A later generation of the Szolnok School and the Nagybanya painters such as Karoly Ferenczy were different from contemporary Austrian artists like Gustav Klimt, Oskar Kokoschka and Egon Schiele. The main artists of Hungary were Janos Vaszary and Jozsef Rippl Ronai, who stayed abreast of the change in styles; and geniuses who challenged any facile classification such as Tivadar Csontvary Kosztka and Gulacsy.
The exhibition displays the group Nyolcak (Eight) of Avant-garde artists. During the 1910's they opposed the elder, successful artists who enjoyed state patronage. The end of their growth was marked by the appearance of the Ma (Today) and Kassak groups, which developed during the time of the First World War. Later these artists emigrated to Vienna.

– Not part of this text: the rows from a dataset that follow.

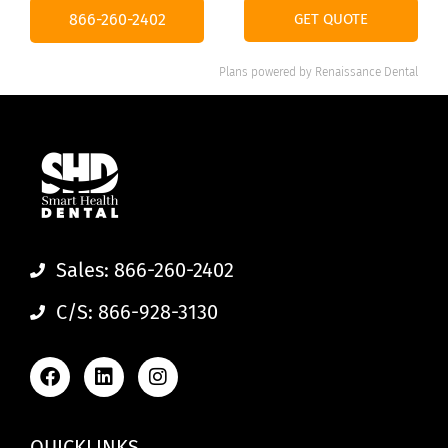
866-260-2402
GET QUOTE
Plans powered by
Renaissance Dental
Sales: 866-260-2402
C/S: 866-928-3130
QUICKLINKS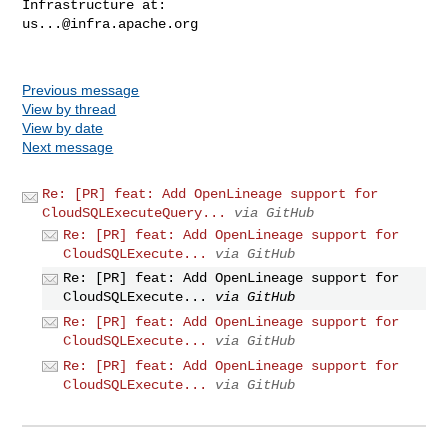
us...@infra.apache.org
Previous message
View by thread
View by date
Next message
Re: [PR] feat: Add OpenLineage support for
CloudSQLExecuteQuery...
via GitHub
Re: [PR] feat: Add OpenLineage support for
CloudSQLExecute...
via GitHub
Re: [PR] feat: Add OpenLineage support for
CloudSQLExecute...
via GitHub
Re: [PR] feat: Add OpenLineage support for
CloudSQLExecute...
via GitHub
Re: [PR] feat: Add OpenLineage support for
CloudSQLExecute...
via GitHub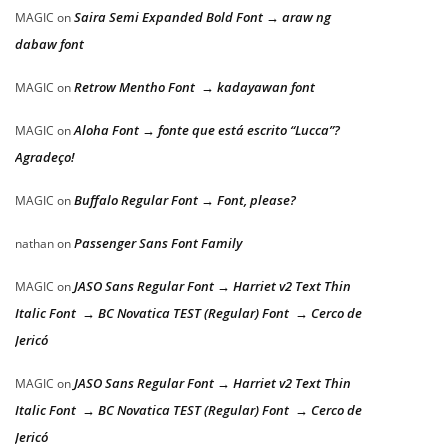
Saira Semi Expanded Bold Font → araw ng
MAGIC
on
dabaw font
Retrow Mentho Font → kadayawan font
MAGIC
on
Aloha Font → fonte que está escrito “Lucca”?
MAGIC
on
Agradeço!
Buffalo Regular Font → Font, please?
MAGIC
on
Passenger Sans Font Family
nathan
on
JASO Sans Regular Font → Harriet v2 Text Thin
MAGIC
on
Italic Font → BC Novatica TEST (Regular) Font → Cerco de
Jericó
JASO Sans Regular Font → Harriet v2 Text Thin
MAGIC
on
Italic Font → BC Novatica TEST (Regular) Font → Cerco de
Jericó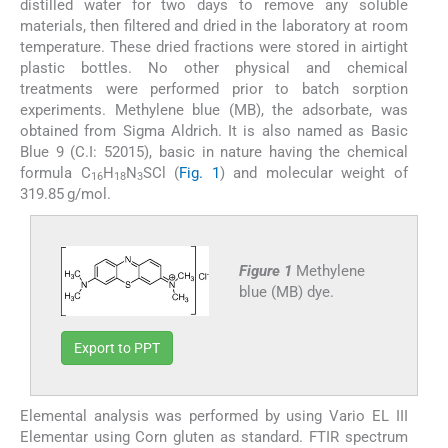
distilled water for two days to remove any soluble
materials, then filtered and dried in the laboratory at room
temperature. These dried fractions were stored in airtight
plastic bottles. No other physical and chemical
treatments were performed prior to batch sorption
experiments. Methylene blue (MB), the adsorbate, was
obtained from Sigma Aldrich. It is also named as Basic
Blue 9 (C.I: 52015), basic in nature having the chemical
formula C
H
N
SCl (
Fig. 1
) and molecular weight of
16
18
3
319.85 g/mol.
Figure 1
Methylene
blue (MB) dye.
Export to PPT
Elemental analysis was performed by using Vario EL III
Elementar using Corn gluten as standard. FTIR spectrum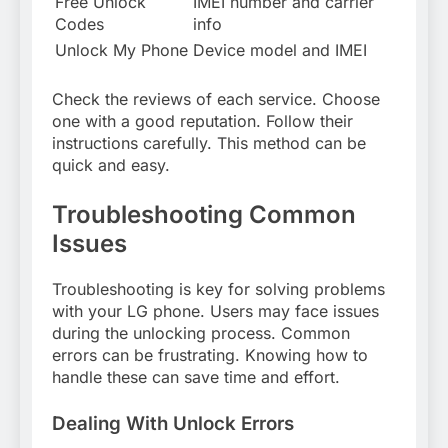
Free Unlock
IMEI number and carrier
Codes
info
Unlock My Phone
Device model and IMEI
Check the reviews of each service. Choose
one with a good reputation. Follow their
instructions carefully. This method can be
quick and easy.
Troubleshooting Common
Issues
Troubleshooting is key for solving problems
with your LG phone. Users may face issues
during the unlocking process. Common
errors can be frustrating. Knowing how to
handle these can save time and effort.
Dealing With Unlock Errors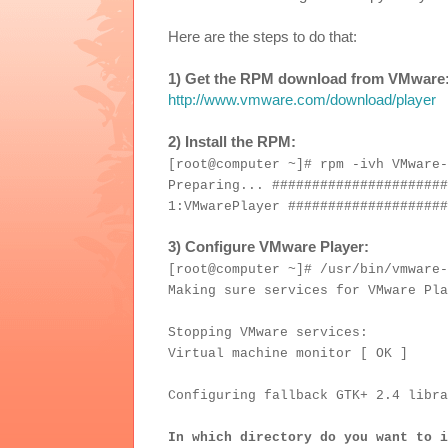
Here are the steps to do that:
1) Get the RPM download from VMware
http://www.vmware.com/download/player
2) Install the RPM:
[root@computer ~]# rpm -ivh VMware-
Preparing... ######################
1:VMwarePlayer ####################
3) Configure VMware Player:
[root@computer ~]# /usr/bin/vmware-
Making sure services for VMware Pla
Stopping VMware services:
Virtual machine monitor [ OK ]
Configuring fallback GTK+ 2.4 libra
In which directory do you want to i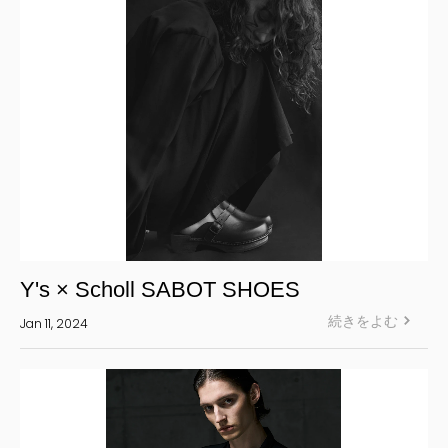
Y's × Scholl SABOT SHOES
続きをよむ
Jan 11, 2024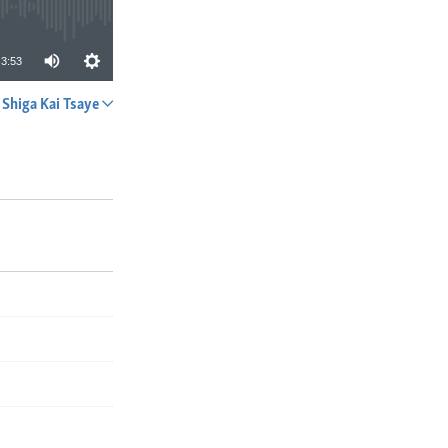
3:53
Shiga Kai Tsaye
A YADA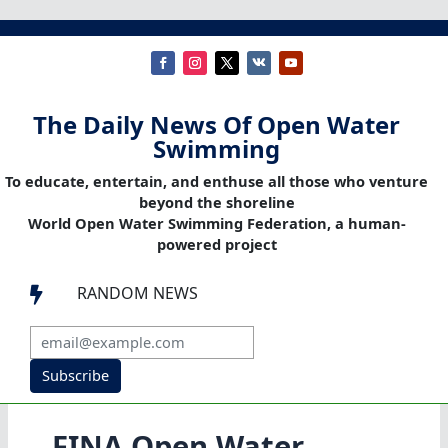
The Daily News Of Open Water
Swimming
To educate, entertain, and enthuse all those who venture
beyond the shoreline
World Open Water Swimming Federation, a human-
powered project
RANDOM NEWS

Subscribe
FINA Open Water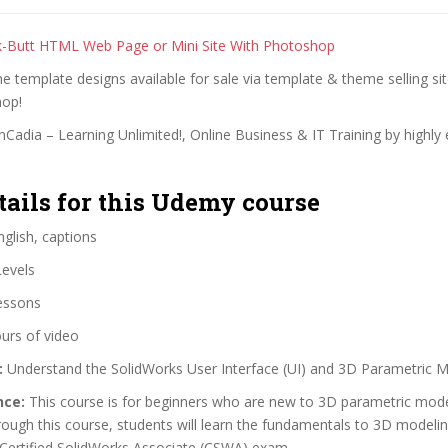
k-Butt HTML Web Page or Mini Site With Photoshop
the template designs available for sale via template & theme selling si
hop!
Cadia – Learning Unlimited!, Online Business & IT Training by highly
tails for this Udemy course
glish, captions
Levels
essons
urs of video
:
Understand the SolidWorks User Interface (UI) and 3D Parametric 
nce:
This course is for beginners who are new to 3D parametric mode
ough this course, students will learn the fundamentals to 3D modeli
 Certified SolidWorks Associate (CSWA) exam.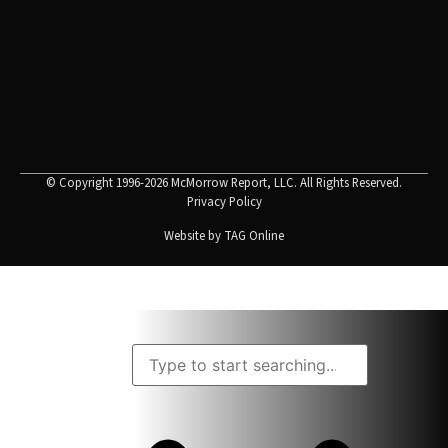
© Copyright 1996-2026 McMorrow Report, LLC. All Rights Reserved.
Privacy Policy
Website by
TAG Online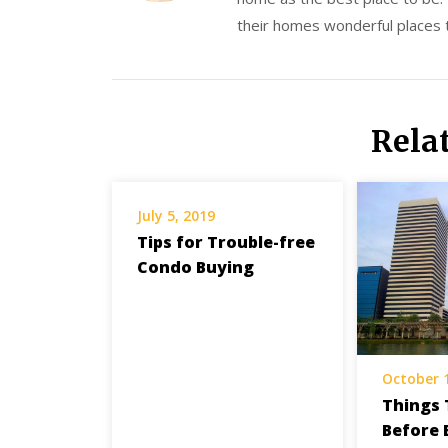
their homes wonderful places to
Rela
July 5, 2019
Tips for Trouble-free
Condo Buying
October 
Things 
Before 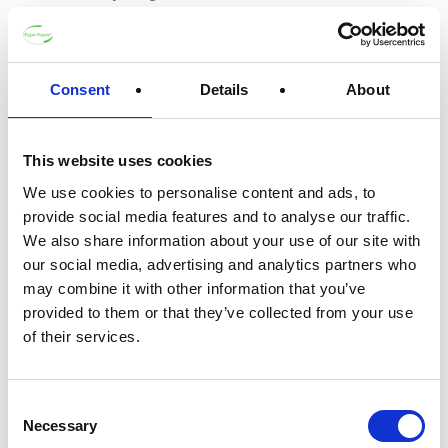
Guide to Using your Carrière
Frères Scented Candle Refill
Consent
Details
About
Do not attempt to burn the refill while it is
still in its packaging.
This website uses cookies
First, clear any remaining wax from your
We use cookies to personalise content and ads, to
Carrière Frères glass container. This can
provide social media features and to analyse our traffic.
be done by placing the container in the
We also share information about your use of our site with
freezer for a few hours, which makes the
our social media, advertising and analytics partners who
wax easy to remove. Alternatively, you can
may combine it with other information that you’ve
clean the container with a wet, soapy cloth.
provided to them or that they’ve collected from your use
Take out the old wick along with the
of their services.
metallic wick holder from the glass
container.
Consent
Invert the refill packaging and gently take
Necessary
Selection
out the refill.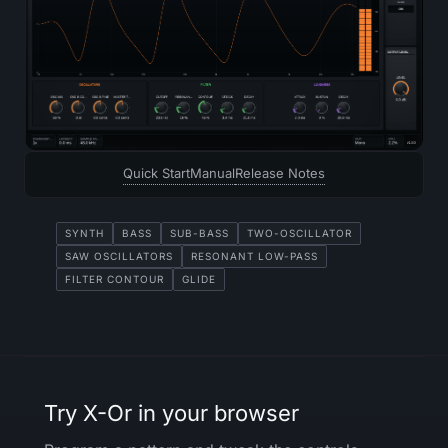
Quick Start
Manual
Release Notes
SYNTH
BASS
SUB-BASS
TWO-OSCILLATOR
SAW OSCILLATORS
RESONANT LOW-PASS
FILTER CONTOUR
GLIDE
Try X-Or in your browser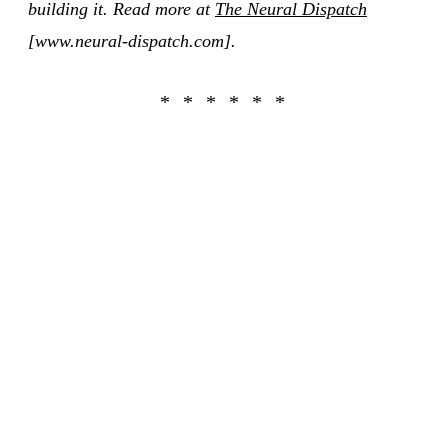
building it. Read more at
The Neural Dispatch
[www.neural-dispatch.com].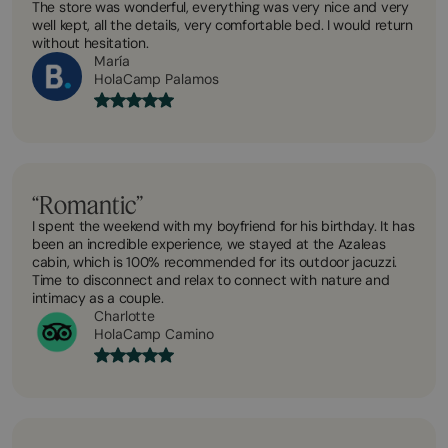
The store was wonderful, everything was very nice and very
well kept, all the details, very comfortable bed. I would return
without hesitation.
María
HolaCamp Palamos
“Romantic”
I spent the weekend with my boyfriend for his birthday. It has
been an incredible experience, we stayed at the Azaleas
cabin, which is 100% recommended for its outdoor jacuzzi.
Time to disconnect and relax to connect with nature and
intimacy as a couple.
Charlotte
HolaCamp Camino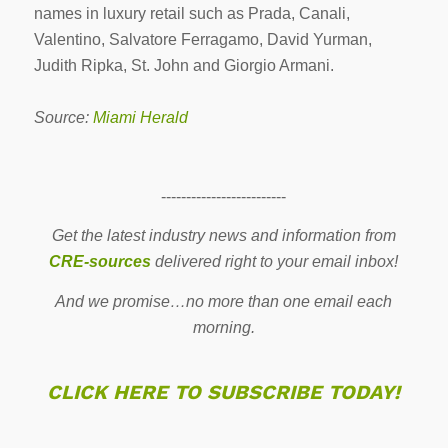
names in luxury retail such as Prada, Canali,
Valentino, Salvatore Ferragamo, David Yurman,
Judith Ripka, St. John and Giorgio Armani.
Source:
Miami Herald
-------------------------
Get the latest industry news and information from
CRE-sources
delivered right to your email inbox!
And we promise…no more than one email each
morning.
CLICK HERE TO SUBSCRIBE TODAY!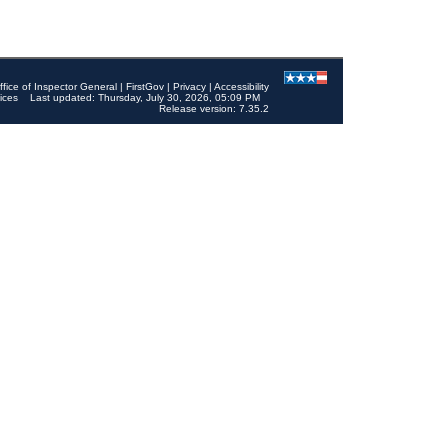
ffice of Inspector General
|
FirstGov
|
Privacy
|
Accessibility
ices
Last updated: Thursday, July 30, 2026, 05:09 PM
Release version: 7.35.2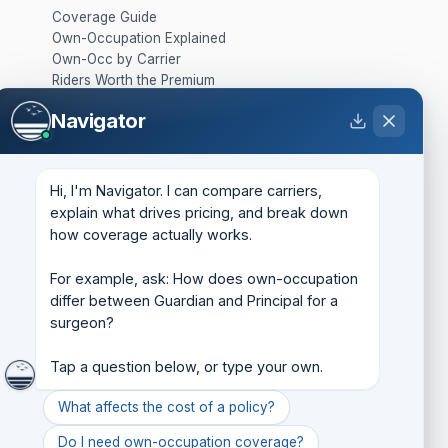
Coverage Guide
Own-Occupation Explained
Own-Occ by Carrier
Riders Worth the Premium
Group vs. Individual
Navigator
What It Costs
SOLUTIONS
Hi, I'm Navigator. I can compare carriers, 
Business Overhead Expense
explain what drives pricing, and break down 
Key Person
how coverage actually works.

Buy-Sell
Life Insurance
For example, ask: How does own-occupation 
Retirement Protection
differ between Guardian and Principal for a 
Business Loan Protection
surgeon?

ABOUT
Tap a question below, or type your own.
About
Company Backgrounder
What affects the cost of a policy?
State Licenses
Do I need own-occupation coverage?
Insights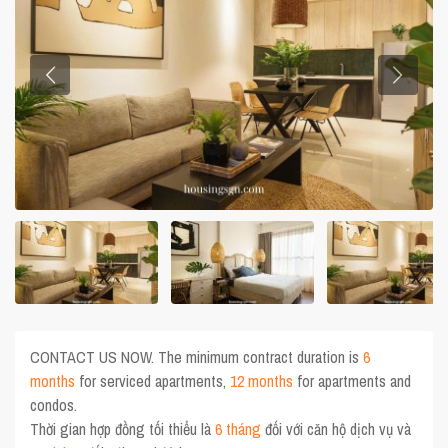
CONTACT US NOW. The minimum contract duration is
6
months
for serviced apartments,
12 months
for apartments and
condos.
Thời gian hợp đồng tối thiểu là
6 tháng
đối với căn hộ dịch vụ và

The exhibition concludes with works by the Vienna Avant-garde which were displayed in Budapest in 1912 under the name Neukunst (New Art). Their show had international success and among the artists who took part were Schonberg, Kokoschka and Gutersloh. This group shows how a fruitful collaboration arose between Hungarian and Austrian artists
The exhibition largely repeats similar exhibitions which were held with great success in Vienna and Budapest during 2003 and 2004.
The sponsors of the exhibition are: the Ministry of National Heritage of the Hungarian Republic, the Federal Ministry of Education, Science and Culture of the Austrian Republic, the Federal Ministry of Foreign Affairs of the Austrian Republic.
The chief curator of the exhibition is Dr. Katalin Foldi-Dozsa, honorary director of the Budapest History Museum.
The exhibition's curators are: M.A. Anikin, senior researcher of the Department of Western European Art, State Hermitage; A. Pistorius, curator of the Oesterreichisches Theatermuseum; Edit Plesznivy, curator of the Hungarian National Gallery; and P Pohanka, curator of the Wien Museum.
An exhibition catalogue has been issued by the Slavia Publishing House, St Petersburg. The authors of the articles are well known art historians from Austria, Hungary and Russia.